> **Work task 1**
Write each line of the records that come after the Auto-results page as one string in a JSON list, dropping blank lines. Omit the pictures from the list.
Top of Reading text
Skip to content

tdiam/shmmywiki-autoresults

Folders and files

NameName
Last commit message
Last commit date

Latest commit

 

History

11 Commits
 
 
 
 
 
 
 
 
 
 
 
 
 
 
 
 
 
 
 
 
 
 
 
 
 
 

Repository files navigation

Shmmywiki Auto-results

Table of contents

Introduction

Auto-results is a set of tools developed for the Shmmywiki platform. The desired functionality is to:

  • Extract course exam dates from the schedule PDF file provided by the ECE School website
  • Fetch shmmy forum posts where course exam results are announced by users
  • Use keyword matching on each post's content to find the corresponding course
  • Generate wiki code for results table with exam and announcement dates, difference in days between them and URL of announcement post as columns
  • Post generated table to wiki using a pywikibot

Progress

The project is still experimental with many core features missing or poorly implemented, such as:

  • A better keyword matching algorithm, switching from a greedy to a more clever approach (e.g. keyword trees).
  • Different course groups may have same exam dates but usually have different results dates. In this case, consider them as separate courses and implement keyword matching for each group.

Dependencies

Pywikibot is used to automate the editing of Shmmywiki pages. Installation steps:

  • Download pywikibot by visiting the above link and decompress it to some /path/to/folder.
  • Add that folder to your PYTHONPATH (e.g. add the line export PYTHONPATH=${PYTHONPATH}:/path/to/folder to ~/.bashrc).
  • cd /path/to/folder.
  • Run python pwb.py generate_family_file and type the URL to the home page of your wiki in the prompt.
  • Run python pwb.py generate_user_files and type the credentials to an account of that wiki in the prompt.
  • Copy the generated user-config.py to the root folder of this repository.

Project structure

The project is organized as follows:

  • root folder:
    • main.py: Entry point. Usage: python main.py [config id] [action,...]. Config id is documented below in config.json. Actions are separated by comma without any space between them and may be any of the following:
      • search: Search for courses that match a query.
      • build_keywords: Navigate through the keyword database and add/edit/remove keywords.
      • courses_update: Parse the db/courses.csv file and include new courses in database.
      • schedule: Parse the schedule file of the selected configuration and update exam dates.
      • print_schedule: Print each course along with its exam date for the selected configuration.
      • results: Fetch posts from shmmy forum and update exam results dates.
      • print_results: Print each course along with its results date for the selected configuration.
Bottom of Reading text
Top of Material for the task
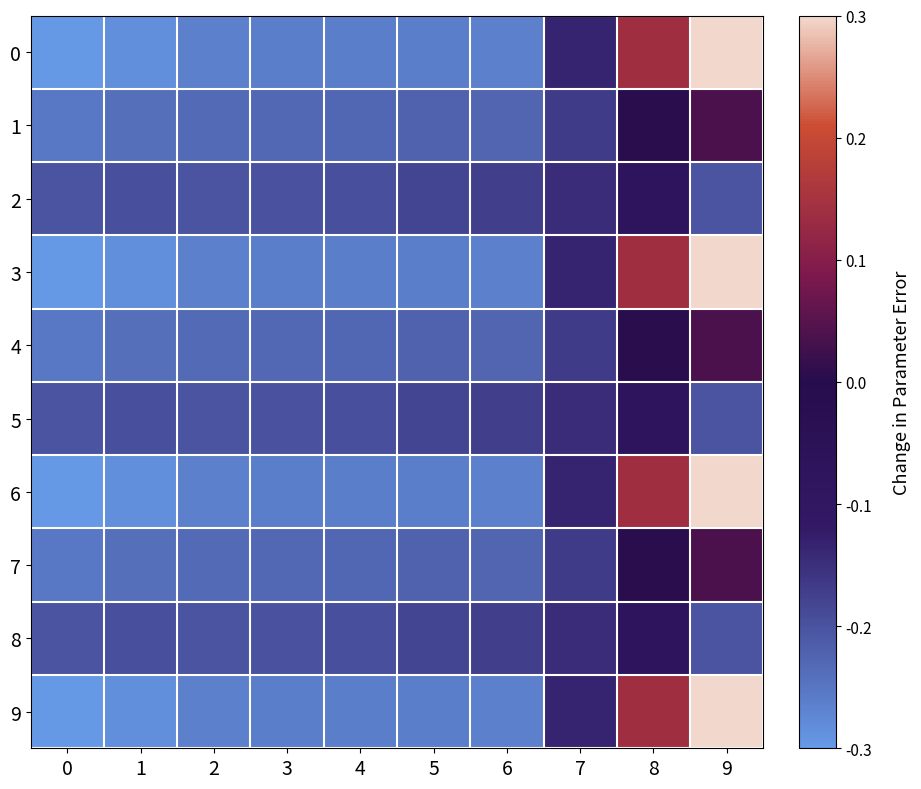

Reading right to left, list all the values displayed in this chart.

0: 9=0.3	8=0.1	7=-0.1	6=-0.3	5=-0.3	4=-0.3	3=-0.3	2=-0.3	1=-0.3	0=-0.3
1: 9=0.0	8=0.0	7=-0.2	6=-0.2	5=-0.2	4=-0.2	3=-0.2	2=-0.2	1=-0.2	0=-0.3
2: 9=-0.2	8=-0.1	7=-0.1	6=-0.2	5=-0.2	4=-0.2	3=-0.2	2=-0.2	1=-0.2	0=-0.2
3: 9=0.3	8=0.1	7=-0.1	6=-0.3	5=-0.3	4=-0.3	3=-0.3	2=-0.3	1=-0.3	0=-0.3
4: 9=0.0	8=0.0	7=-0.2	6=-0.2	5=-0.2	4=-0.2	3=-0.2	2=-0.2	1=-0.2	0=-0.3
5: 9=-0.2	8=-0.1	7=-0.1	6=-0.2	5=-0.2	4=-0.2	3=-0.2	2=-0.2	1=-0.2	0=-0.2
6: 9=0.3	8=0.1	7=-0.1	6=-0.3	5=-0.3	4=-0.3	3=-0.3	2=-0.3	1=-0.3	0=-0.3
7: 9=0.0	8=0.0	7=-0.2	6=-0.2	5=-0.2	4=-0.2	3=-0.2	2=-0.2	1=-0.2	0=-0.3
8: 9=-0.2	8=-0.1	7=-0.1	6=-0.2	5=-0.2	4=-0.2	3=-0.2	2=-0.2	1=-0.2	0=-0.2
9: 9=0.3	8=0.1	7=-0.1	6=-0.3	5=-0.3	4=-0.3	3=-0.3	2=-0.3	1=-0.3	0=-0.3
Bottom of Material for the task
> **Work task 2**
Check each statement against the Auto-results page and answer yes or no, quoting the words that decide it. (a) The project is described as still experimental. (b) Actions given to main.py are separated by commas with a space after each. (c) The print_schedule action fetches posts from the shmmy forum.

> **Worked solution 1**
[
  "Reading right to left, list all the values displayed in this chart.",
  "0: 9=0.3\t8=0.1\t7=-0.1\t6=-0.3\t5=-0.3\t4=-0.3\t3=-0.3\t2=-0.3\t1=-0.3\t0=-0.3",
  "1: 9=0.0\t8=0.0\t7=-0.2\t6=-0.2\t5=-0.2\t4=-0.2\t3=-0.2\t2=-0.2\t1=-0.2\t0=-0.3",
  "2: 9=-0.2\t8=-0.1\t7=-0.1\t6=-0.2\t5=-0.2\t4=-0.2\t3=-0.2\t2=-0.2\t1=-0.2\t0=-0.2",
  "3: 9=0.3\t8=0.1\t7=-0.1\t6=-0.3\t5=-0.3\t4=-0.3\t3=-0.3\t2=-0.3\t1=-0.3\t0=-0.3",
  "4: 9=0.0\t8=0.0\t7=-0.2\t6=-0.2\t5=-0.2\t4=-0.2\t3=-0.2\t2=-0.2\t1=-0.2\t0=-0.3",
  "5: 9=-0.2\t8=-0.1\t7=-0.1\t6=-0.2\t5=-0.2\t4=-0.2\t3=-0.2\t2=-0.2\t1=-0.2\t0=-0.2",
  "6: 9=0.3\t8=0.1\t7=-0.1\t6=-0.3\t5=-0.3\t4=-0.3\t3=-0.3\t2=-0.3\t1=-0.3\t0=-0.3",
  "7: 9=0.0\t8=0.0\t7=-0.2\t6=-0.2\t5=-0.2\t4=-0.2\t3=-0.2\t2=-0.2\t1=-0.2\t0=-0.3",
  "8: 9=-0.2\t8=-0.1\t7=-0.1\t6=-0.2\t5=-0.2\t4=-0.2\t3=-0.2\t2=-0.2\t1=-0.2\t0=-0.2",
  "9: 9=0.3\t8=0.1\t7=-0.1\t6=-0.3\t5=-0.3\t4=-0.3\t3=-0.3\t2=-0.3\t1=-0.3\t0=-0.3"
]

> **Worked solution 2**
(a) Yes: "The project is still experimental with many core features missing or poorly implemented"
(b) No: "Actions are separated by comma without any space between them"
(c) No: "print_schedule: Print each course along with its exam date for the selected configuration."